[[ SELECTED EXTRACT open ]]
Cordelia Elizabeth Cook (March 17, 1919 – June 19, 1996) was an American combat nurse in the United States Army Nurse Corps during World War II. She was the first woman to receive both the Bronze Star Medal award and the Purple Heart.

== Early life ==
Cook was born on March 17, 1919, in Fort Thomas Kentucky. Her father was Louis Cook, chief of police in Fort Thomas. She went by the name "Betty".

Cook graduated from Highlands High School in Fort Thomas. She then attended the Christ Hospital School of Nursing in Cincinnati, Ohio, graduating in 1940.

== Career ==
After college, Cook was a nurse at The Christ Hospital in Cincinnati, Ohio, for one year. She enlisted in the United States Army Nurse Corps as a surgical nurse. She trained at various Army medical posts in the United States. She earned the rank of first lieutenant, eventually becoming a lieutenant colonel.

Cook was a combat nurse during World War II. She was initially assigned to the North African Theater of Operations. She was with the medical units that followed the invasion of Sicily in 1943. Her unit received a citation for "bravery under fire" in Sicily. Her unit then followed United Nations forces into mainland Italy.
[[ SELECTED EXTRACT closed ]]
[[ RECORDED INFORMATION open ]]
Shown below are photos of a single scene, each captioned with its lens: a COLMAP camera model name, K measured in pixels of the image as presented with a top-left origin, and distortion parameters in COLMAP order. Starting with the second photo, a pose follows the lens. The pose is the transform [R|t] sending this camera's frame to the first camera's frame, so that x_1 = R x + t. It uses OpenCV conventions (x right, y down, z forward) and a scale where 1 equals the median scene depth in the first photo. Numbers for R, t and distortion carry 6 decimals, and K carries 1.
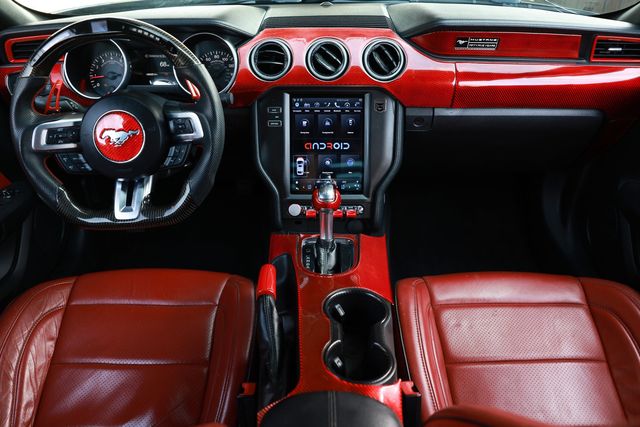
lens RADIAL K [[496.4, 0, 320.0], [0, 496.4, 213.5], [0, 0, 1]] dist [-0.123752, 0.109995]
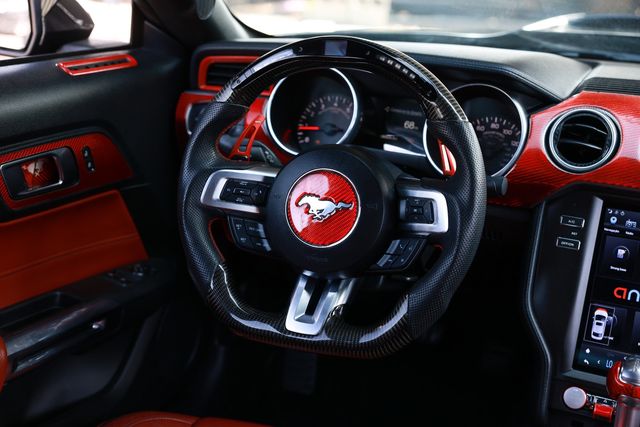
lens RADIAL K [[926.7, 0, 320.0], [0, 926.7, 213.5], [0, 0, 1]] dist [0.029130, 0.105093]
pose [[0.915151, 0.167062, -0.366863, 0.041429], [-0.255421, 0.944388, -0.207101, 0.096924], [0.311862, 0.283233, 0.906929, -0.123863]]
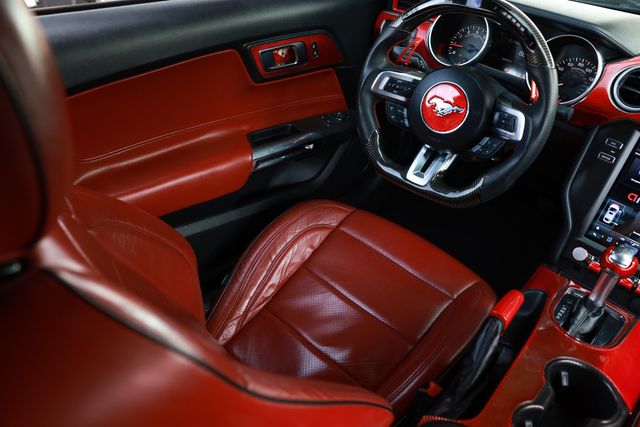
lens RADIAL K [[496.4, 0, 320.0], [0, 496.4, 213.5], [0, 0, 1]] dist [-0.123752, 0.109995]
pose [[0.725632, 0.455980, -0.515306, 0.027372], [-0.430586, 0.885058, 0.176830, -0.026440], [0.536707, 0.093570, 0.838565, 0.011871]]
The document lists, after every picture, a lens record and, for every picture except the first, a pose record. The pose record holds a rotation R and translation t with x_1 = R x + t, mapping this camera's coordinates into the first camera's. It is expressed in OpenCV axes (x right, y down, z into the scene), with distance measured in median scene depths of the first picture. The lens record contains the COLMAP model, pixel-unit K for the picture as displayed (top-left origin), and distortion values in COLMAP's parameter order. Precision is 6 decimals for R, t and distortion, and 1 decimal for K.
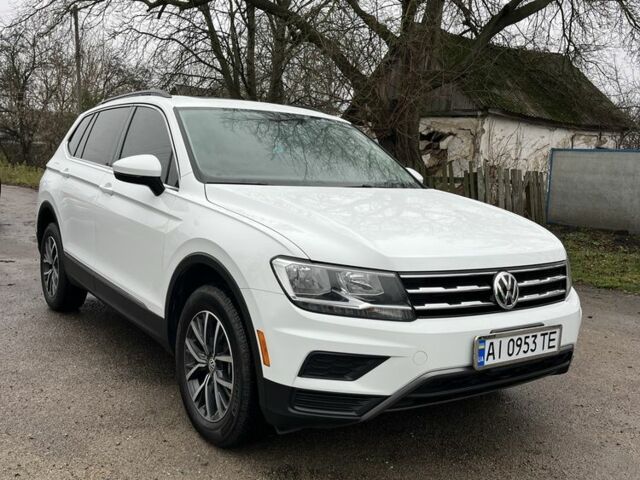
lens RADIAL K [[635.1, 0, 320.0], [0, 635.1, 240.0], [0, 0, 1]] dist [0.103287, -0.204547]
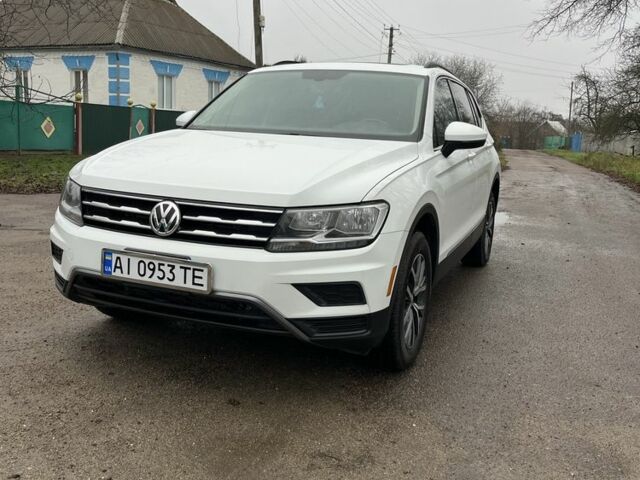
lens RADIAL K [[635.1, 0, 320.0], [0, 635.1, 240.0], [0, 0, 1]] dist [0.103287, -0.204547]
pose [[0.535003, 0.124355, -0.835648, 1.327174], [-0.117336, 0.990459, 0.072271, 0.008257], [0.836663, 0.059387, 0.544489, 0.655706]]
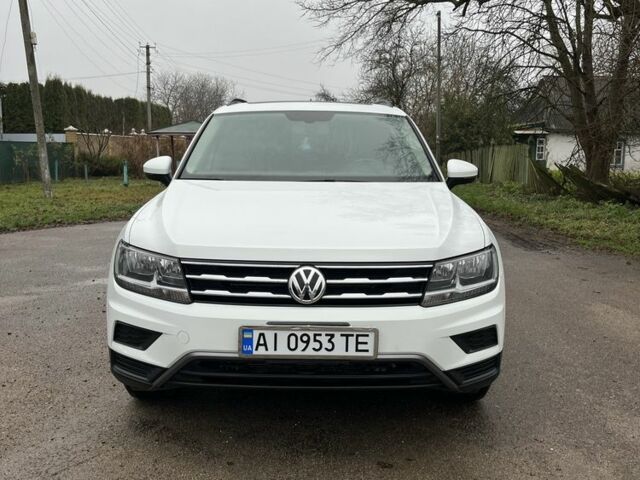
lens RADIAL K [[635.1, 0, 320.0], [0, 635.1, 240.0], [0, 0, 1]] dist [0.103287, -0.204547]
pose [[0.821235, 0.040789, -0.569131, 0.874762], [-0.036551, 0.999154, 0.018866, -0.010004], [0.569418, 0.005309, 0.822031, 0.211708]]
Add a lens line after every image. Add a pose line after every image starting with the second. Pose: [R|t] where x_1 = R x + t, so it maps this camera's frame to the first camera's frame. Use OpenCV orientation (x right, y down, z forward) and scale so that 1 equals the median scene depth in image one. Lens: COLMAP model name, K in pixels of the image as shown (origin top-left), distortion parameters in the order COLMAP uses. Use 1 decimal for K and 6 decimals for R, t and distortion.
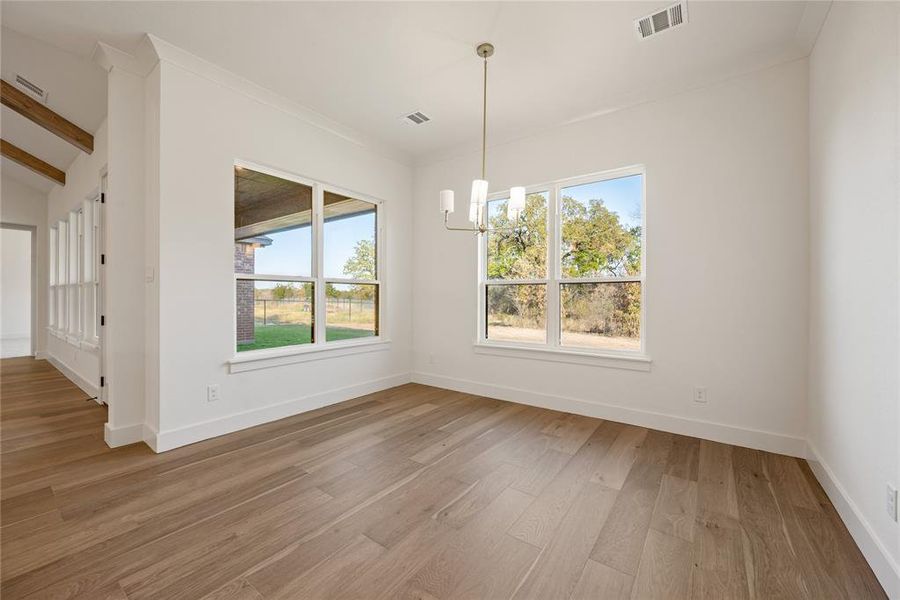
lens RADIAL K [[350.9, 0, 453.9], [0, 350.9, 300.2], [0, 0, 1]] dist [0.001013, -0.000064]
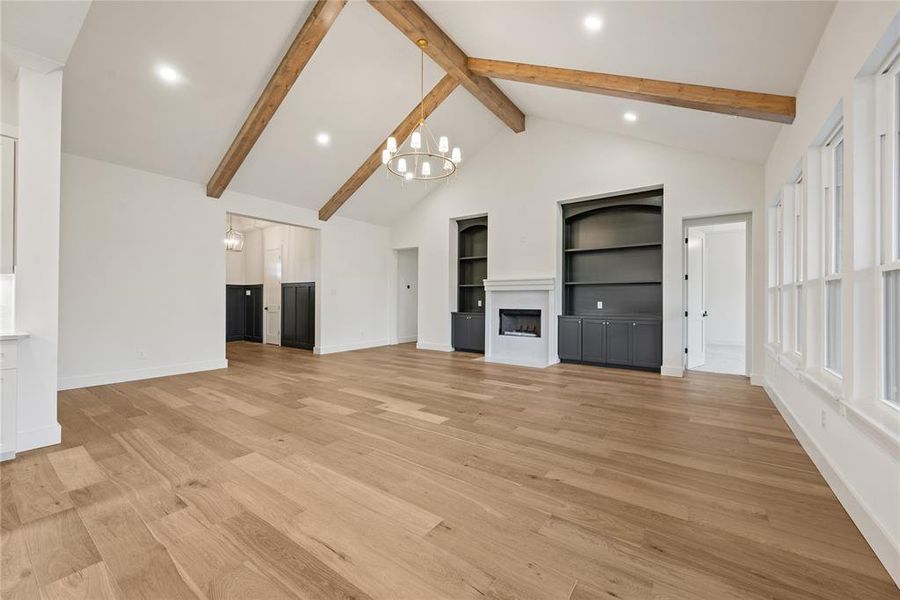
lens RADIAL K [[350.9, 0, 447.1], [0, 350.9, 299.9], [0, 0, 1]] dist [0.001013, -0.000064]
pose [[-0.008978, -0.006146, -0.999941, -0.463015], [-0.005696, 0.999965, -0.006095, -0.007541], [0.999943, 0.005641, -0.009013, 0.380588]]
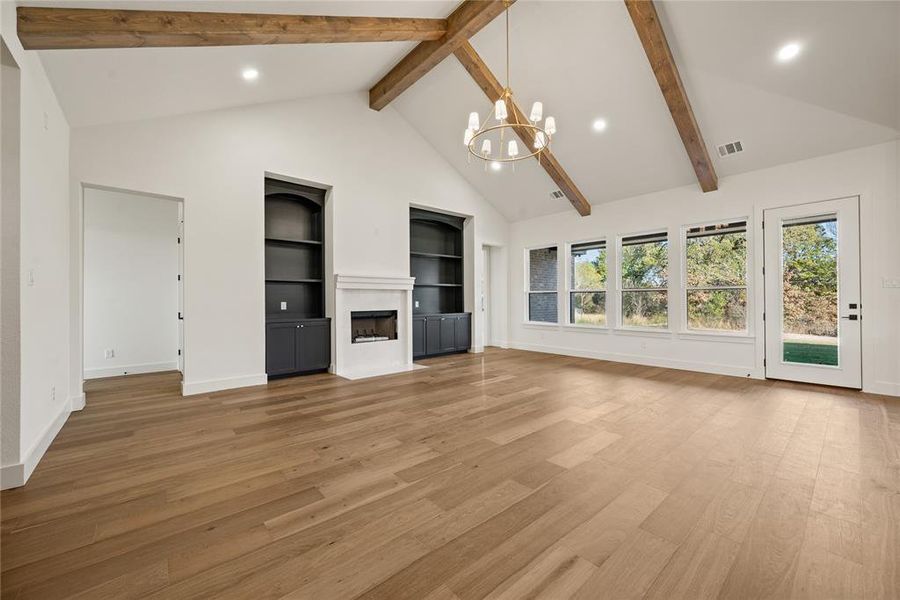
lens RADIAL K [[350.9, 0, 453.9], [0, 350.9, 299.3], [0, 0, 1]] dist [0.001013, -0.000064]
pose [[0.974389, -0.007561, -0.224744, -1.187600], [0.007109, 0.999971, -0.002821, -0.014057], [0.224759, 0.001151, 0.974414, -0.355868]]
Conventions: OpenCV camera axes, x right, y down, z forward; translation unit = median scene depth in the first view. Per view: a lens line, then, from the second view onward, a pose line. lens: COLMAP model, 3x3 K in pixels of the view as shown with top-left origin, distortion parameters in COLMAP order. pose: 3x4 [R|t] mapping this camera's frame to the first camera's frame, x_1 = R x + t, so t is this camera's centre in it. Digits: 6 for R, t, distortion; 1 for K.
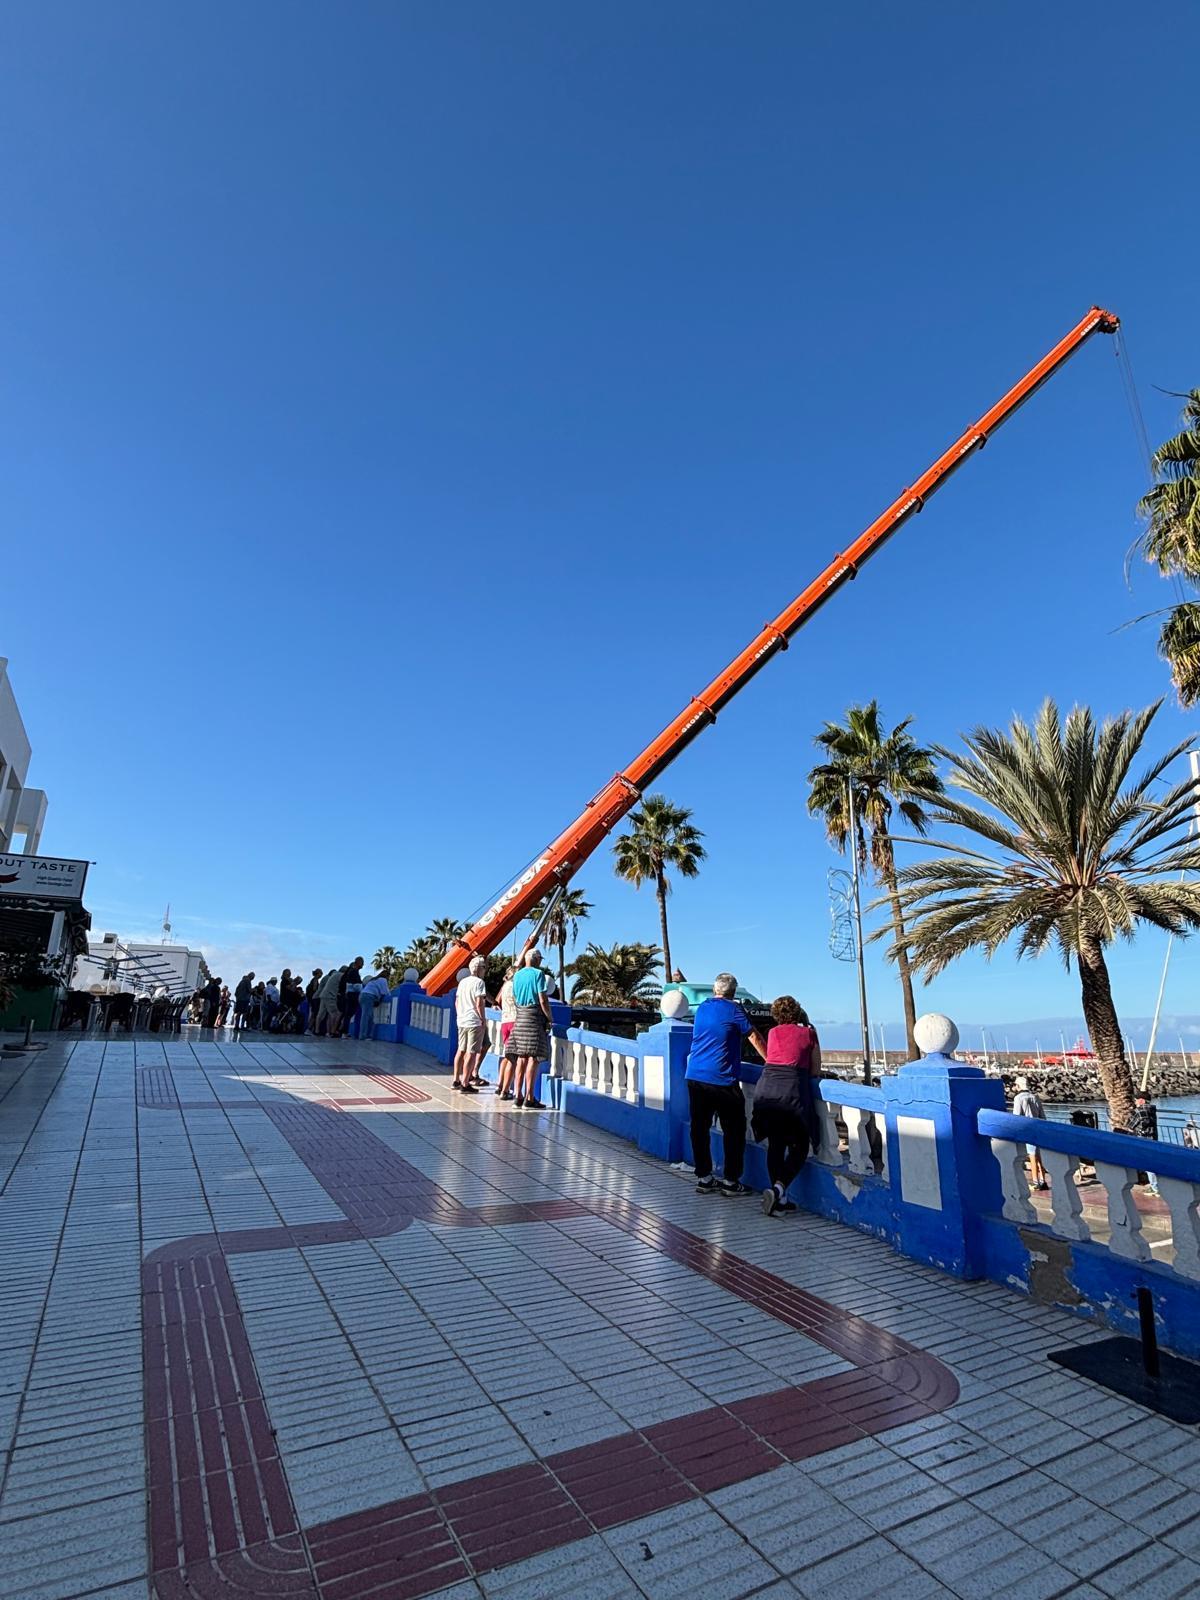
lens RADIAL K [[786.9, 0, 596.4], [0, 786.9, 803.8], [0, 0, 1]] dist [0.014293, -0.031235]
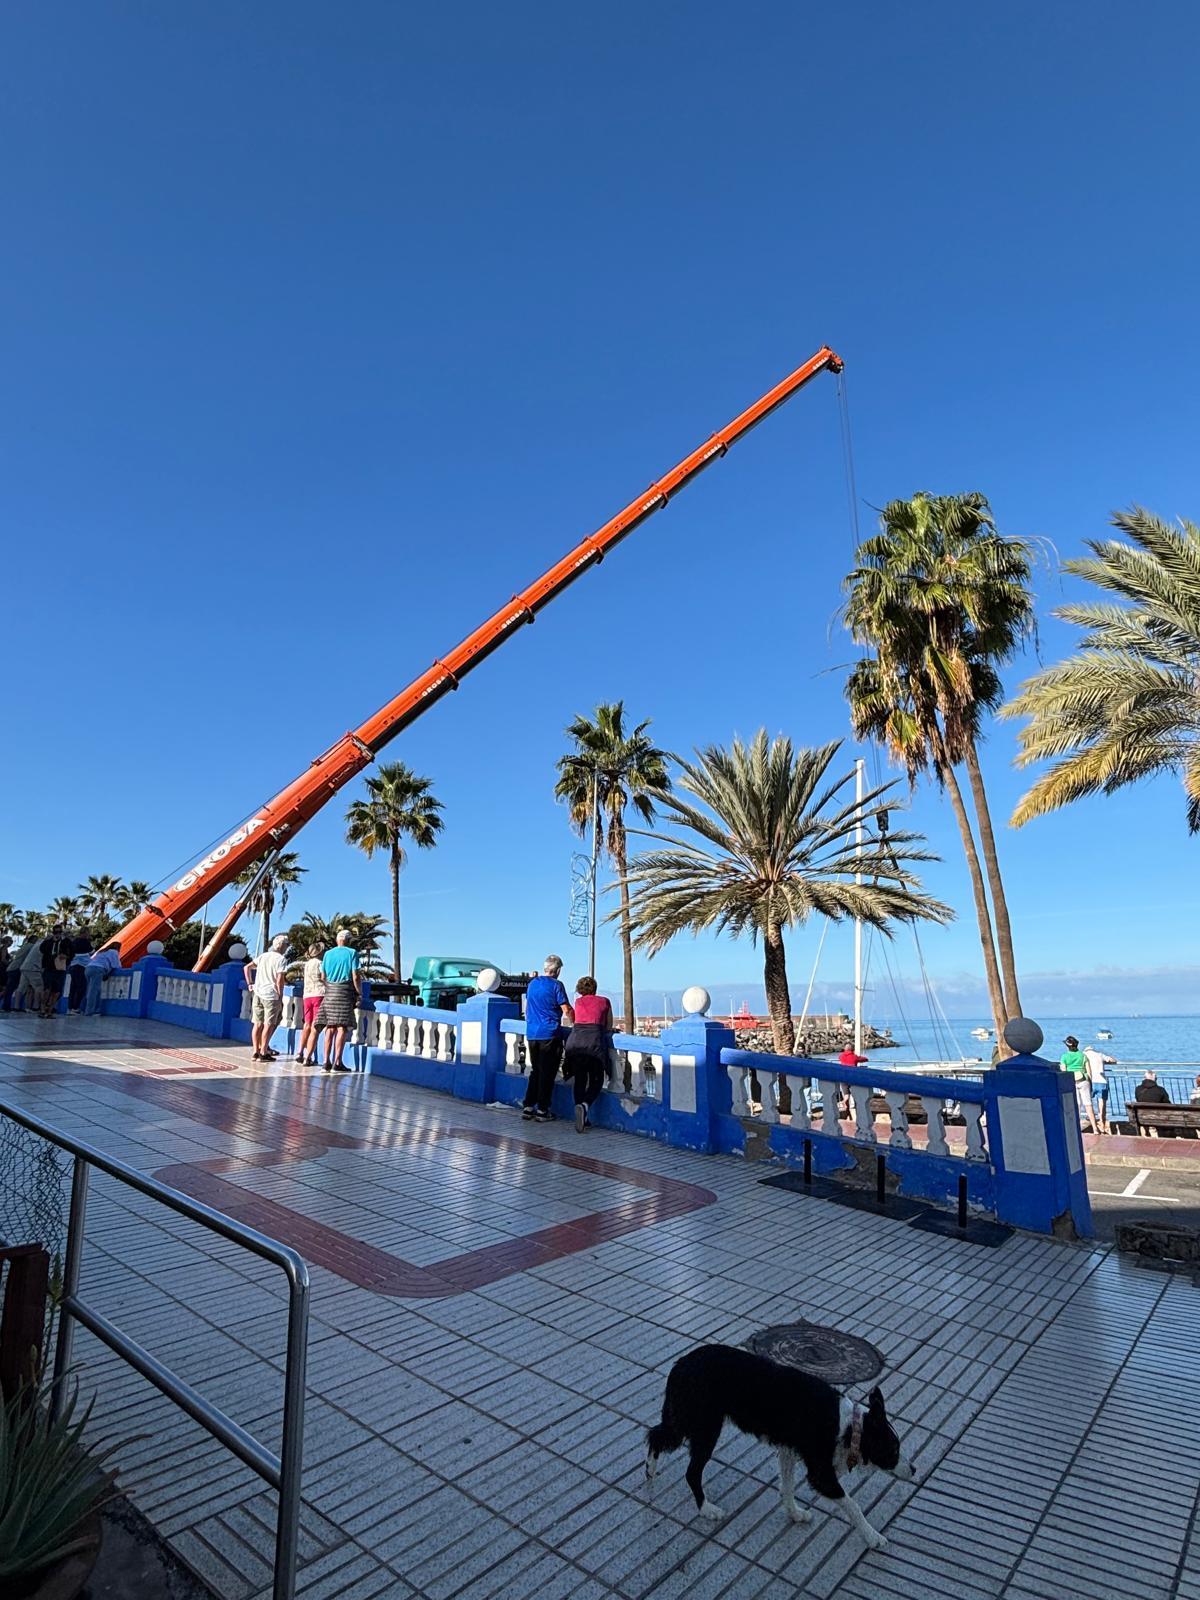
[[ RECORDED INFORMATION closed ]]
PROBLEMS AND TASKS:
1) Decide whether each statement agrees with the Cordelia Cook biography. Answer yes or no and quote the words that settle it: (a) Cook studied nursing in Cincinnati. (b) Cook's father worked as a surgeon. (c) Cook's first wartime assignment was in Italy.
2) List every year that appears in the Cordelia Cook biography, giving each one once.
3) Continue the Cordelia Cook biography from its last sentence.

RESPONSES BY ITEM NUMBER:
1)
(a) Yes: "She then attended the Christ Hospital School of Nursing in Cincinnati, Ohio, graduating in 1940."
(b) No: "Her father was Louis Cook, chief of police in Fort Thomas."
(c) No: "She was initially assigned to the North African Theater of Operations."

2) 1919, 1996, 1940, 1943

3)
In 1944, she was transferred to the 11th Field Hospital in the Presenzano sector at the Italian front. The was an especially dangerous location, being close to the front. She received a Bronze Star Medal for her service there, being the first woman to receive this award.

Soon afterwards, she was wounded by shrapnel when the Germans bombed the hospital. As a result, she received a Purple Heart. She was the first women to received both the Bronze Star and the Purple Heart.

After recovering from her injuries, she was stationed with General Patche's Seventh Army.

After the war, Cook was a nurse at the Doctors Hospital North in Columbus, Ohio for 28 years.

== Personal life ==
Cook married Harold E. Fillmore, a U.S. Army captain, in Camp Carson, Colorado, in March 1943. Cook and Fillmore met in Fort Thomas, Kentucky, before the war. The couple had a daughter and two sons.

Cook died on June 19, 1996, in Upper Arlington, Ohio. She was buried in Evergreen Cemetery in Southgate, Kentucky.